Introduction
In order to provide consistent, safe and high-quality care, it is necessary to ensure that medical staff are optimally deployed at all times.1 There must not only be a sufficient number of doctors covering each service, but they must also be of the appropriate level of experience. Timetabling doctors to ensure these requirements are met is challenging since each will participate in several duty rosters (e.g. emergency cover, ward cover and on-call) in addition to their usual clinic, ward and theatre timetables.
A doctor’s overall timetable is therefore a composite of several timetables which describe specific clinical duties, non-clinical duties and leave. The status quo in many departments is to keep track of each of these individual timetables in spreadsheets which are often owned by different members of staff.

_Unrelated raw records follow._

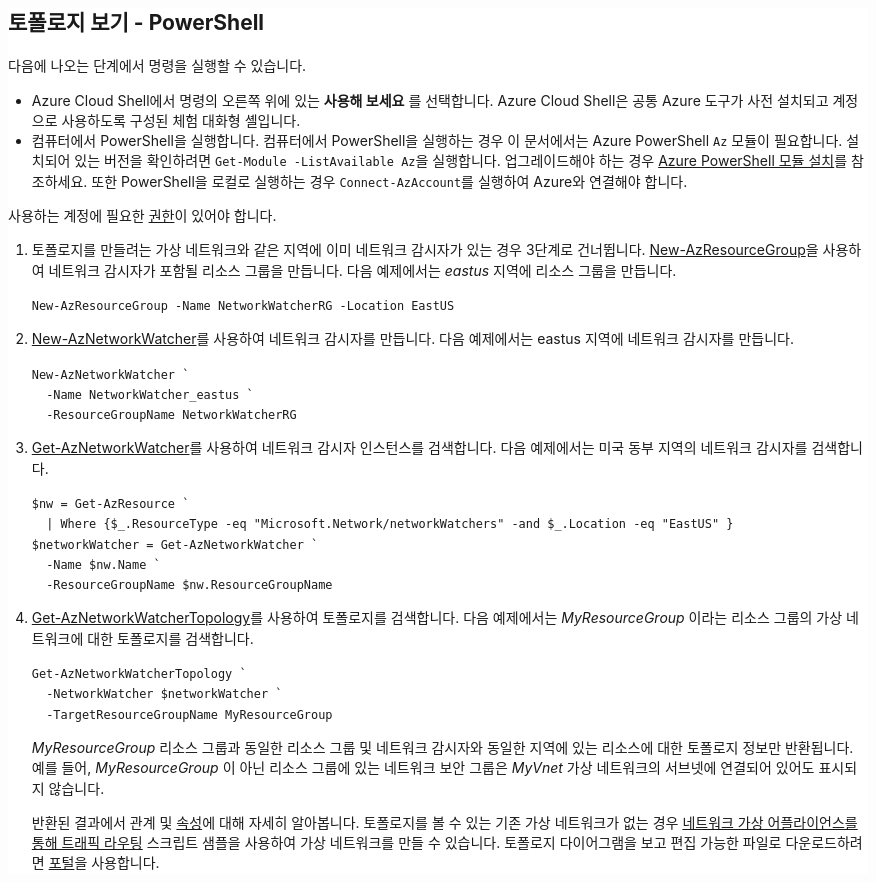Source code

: ## <a name="view-topology---powershell"></a><a name = "powershell"></a>토폴로지 보기 - PowerShell

다음에 나오는 단계에서 명령을 실행할 수 있습니다.
- Azure Cloud Shell에서 명령의 오른쪽 위에 있는 **사용해 보세요** 를 선택합니다. Azure Cloud Shell은 공통 Azure 도구가 사전 설치되고 계정으로 사용하도록 구성된 체험 대화형 셸입니다.
- 컴퓨터에서 PowerShell을 실행합니다. 컴퓨터에서 PowerShell을 실행하는 경우 이 문서에서는 Azure PowerShell `Az` 모듈이 필요합니다. 설치되어 있는 버전을 확인하려면 `Get-Module -ListAvailable Az`을 실행합니다. 업그레이드해야 하는 경우 [Azure PowerShell 모듈 설치](/powershell/azure/install-Az-ps)를 참조하세요. 또한 PowerShell을 로컬로 실행하는 경우 `Connect-AzAccount`를 실행하여 Azure와 연결해야 합니다.

사용하는 계정에 필요한 [권한](required-rbac-permissions.md)이 있어야 합니다.

1. 토폴로지를 만들려는 가상 네트워크와 같은 지역에 이미 네트워크 감시자가 있는 경우 3단계로 건너뜁니다. [New-AzResourceGroup](/powershell/module/az.Resources/New-azResourceGroup)을 사용하여 네트워크 감시자가 포함될 리소스 그룹을 만듭니다. 다음 예제에서는 *eastus* 지역에 리소스 그룹을 만듭니다.

    ```azurepowershell-interactive
    New-AzResourceGroup -Name NetworkWatcherRG -Location EastUS
    ```

2. [New-AzNetworkWatcher](/powershell/module/az.network/new-aznetworkwatcher)를 사용하여 네트워크 감시자를 만듭니다. 다음 예제에서는 eastus 지역에 네트워크 감시자를 만듭니다.

    ```azurepowershell-interactive
    New-AzNetworkWatcher `
      -Name NetworkWatcher_eastus `
      -ResourceGroupName NetworkWatcherRG
    ```

3. [Get-AzNetworkWatcher](/powershell/module/az.network/get-aznetworkwatcher)를 사용하여 네트워크 감시자 인스턴스를 검색합니다. 다음 예제에서는 미국 동부 지역의 네트워크 감시자를 검색합니다.

    ```azurepowershell-interactive
    $nw = Get-AzResource `
      | Where {$_.ResourceType -eq "Microsoft.Network/networkWatchers" -and $_.Location -eq "EastUS" }
    $networkWatcher = Get-AzNetworkWatcher `
      -Name $nw.Name `
      -ResourceGroupName $nw.ResourceGroupName
    ```

4. [Get-AzNetworkWatcherTopology](/powershell/module/az.network/get-aznetworkwatchertopology)를 사용하여 토폴로지를 검색합니다. 다음 예제에서는 *MyResourceGroup* 이라는 리소스 그룹의 가상 네트워크에 대한 토폴로지를 검색합니다.

    ```azurepowershell-interactive
    Get-AzNetworkWatcherTopology `
      -NetworkWatcher $networkWatcher `
      -TargetResourceGroupName MyResourceGroup
    ```

   *MyResourceGroup* 리소스 그룹과 동일한 리소스 그룹 및 네트워크 감시자와 동일한 지역에 있는 리소스에 대한 토폴로지 정보만 반환됩니다. 예를 들어, *MyResourceGroup* 이 아닌 리소스 그룹에 있는 네트워크 보안 그룹은 *MyVnet* 가상 네트워크의 서브넷에 연결되어 있어도 표시되지 않습니다.

   반환된 결과에서 관계 및 [속성](#properties)에 대해 자세히 알아봅니다. 토폴로지를 볼 수 있는 기존 가상 네트워크가 없는 경우 [네트워크 가상 어플라이언스를 통해 트래픽 라우팅](../virtual-network/scripts/virtual-network-powershell-sample-route-traffic-through-nva.md?toc=%2fazure%2fnetwork-watcher%2ftoc.json) 스크립트 샘플을 사용하여 가상 네트워크를 만들 수 있습니다. 토폴로지 다이어그램을 보고 편집 가능한 파일로 다운로드하려면 [포털](#azure-portal)을 사용합니다.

Approaching administration in this fashion has two significant drawbacks. First, it is inefficient. Storing rosters in separate spreadsheets owned by the same or distinct members of the department imposes a significant time investment in manual crosschecking. This is particularly costly for a department when a doctor is involved in administration as it will reduce departmental income as well as the doctor’s clinical performance.2 Second, it can give rise to unsafe staffing levels. Miscommunication could lead to a doctor being timetabled to two duties at once, or leave being approved when insufficient cover is available. Certain combinations of duty could also lead to illegal working patterns (e.g. under the European Working Time Convention3).
There exist many off-the-shelf electronic rostering systems which aim to streamline staff rostering. Some of these offer free versions which are often limited to a small number of employees or a reduced feature set. These are excellent options to track employee leave, sickness, pay and similar. However, the needs of a unit within a hospital are often starkly different to other units within the same hospital, so use of a generic system will often fail to alleviate many of the manual administrative tasks needed to run a specialised clinical service. For instance, a valid outpatient clinic timetable (i.e. allocation of staff to particular clinic rooms or services) might need to take into account leave rotas, on-call rotas, theatre rotas and the distribution of staff competency.
More complete automation of medical workforce management requires a more flexible solution that allows rule-based interaction of multiple clinical timetables and rosters, as well as the addition of custom functionality to meet local needs. This paper describes a pilot study to assess the feasibility of a bespoke cloud-hosted administration system that stores all rosters describing a doctor’s clinical duties, and automates many of the processes needed to deploy staff optimally. The performance and user satisfaction of this system in a busy tertiary Ophthalmology department over a 2-year period is described. The system described is fully customised to the needs of the department and runs on Google’s zero cost cloud architecture.